What was it like to be a child of the British Raj in India, and to leave an often exciting and exotic Indian childhood in what must have seemed like a golden age, for the duration of a destructive war? And then to return to an India which had changed radically, often tragically, and for the good? What was it really like to be part of expatriate life behind the scenes of Paul Scott's 'Jewel in the Crown'? In 'Last Children of the Raj', Laurence Fleming, like Mark Tully, one of the 'last children', brings together a vivid and delicately-etched collection of individual memories of children born between 1914 and 1940 who spent their childhood and adolescence in British India and the Princely States. Here is a unique entry-point into British and Indian cultural and social history during the last and momentous period of the British Raj - the period of world war, Partition, accompanied by such violent and tragic blood-letting, and the birth of independent India and Pakistan.
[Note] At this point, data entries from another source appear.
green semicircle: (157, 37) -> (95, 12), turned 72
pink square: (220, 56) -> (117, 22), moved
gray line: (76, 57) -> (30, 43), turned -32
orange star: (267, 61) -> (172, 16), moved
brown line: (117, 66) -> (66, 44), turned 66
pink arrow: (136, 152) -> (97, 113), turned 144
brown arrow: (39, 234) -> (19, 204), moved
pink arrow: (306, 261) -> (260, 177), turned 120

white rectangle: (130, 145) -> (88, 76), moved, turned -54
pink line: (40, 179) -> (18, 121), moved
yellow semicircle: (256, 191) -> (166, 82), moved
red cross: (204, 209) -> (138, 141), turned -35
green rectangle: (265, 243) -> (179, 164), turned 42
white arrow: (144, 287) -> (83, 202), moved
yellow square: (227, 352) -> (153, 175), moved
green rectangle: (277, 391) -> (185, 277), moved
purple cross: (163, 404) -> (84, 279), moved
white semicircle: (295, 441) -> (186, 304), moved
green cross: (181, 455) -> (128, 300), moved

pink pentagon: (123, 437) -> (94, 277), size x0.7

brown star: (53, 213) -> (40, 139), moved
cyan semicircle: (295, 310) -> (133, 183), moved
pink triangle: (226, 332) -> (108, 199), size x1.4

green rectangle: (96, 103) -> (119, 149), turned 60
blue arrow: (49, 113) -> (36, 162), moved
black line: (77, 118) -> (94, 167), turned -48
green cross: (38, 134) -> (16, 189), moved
Here are details of family traditions with deep roots in the Indian sub-continent, of going to school in India and back in Britain, of deep friendships and relationships with British and Indian children and with those who served the Raj. There are accounts of huge journeys and adventures available only in Indian childhoods. Here there is so much to be gleaned about fathers' careers, including the 'Heavenborn' - the Indian Civil Service - or members of the professional and technical services who mapped and developed India, or about fathers in the Indian Army and British army in India, or in commerce and industry. There is an awareness, perhaps beneath the surface, of questions of colour and race.
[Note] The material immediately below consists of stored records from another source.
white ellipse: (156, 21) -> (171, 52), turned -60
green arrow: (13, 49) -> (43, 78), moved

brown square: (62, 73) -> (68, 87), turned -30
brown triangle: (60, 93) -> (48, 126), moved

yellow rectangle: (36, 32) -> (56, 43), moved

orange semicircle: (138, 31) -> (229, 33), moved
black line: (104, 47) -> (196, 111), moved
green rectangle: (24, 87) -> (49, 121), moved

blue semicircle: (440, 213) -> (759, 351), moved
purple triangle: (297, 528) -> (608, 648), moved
Laurence Fleming is himself one of the 'last children of the Raj' with deep Indian family connections and he has edited, and contributed to, this unique, sensitive and evocative collection. He an author, artist and landscape designer. Mark Tully writes movingly in his introduction that although 'our parents lived as a separate race they were Anglo-Indians, in that they were touched by India'. And returning to India, immediately after the Second World War or later, was to 'come home'.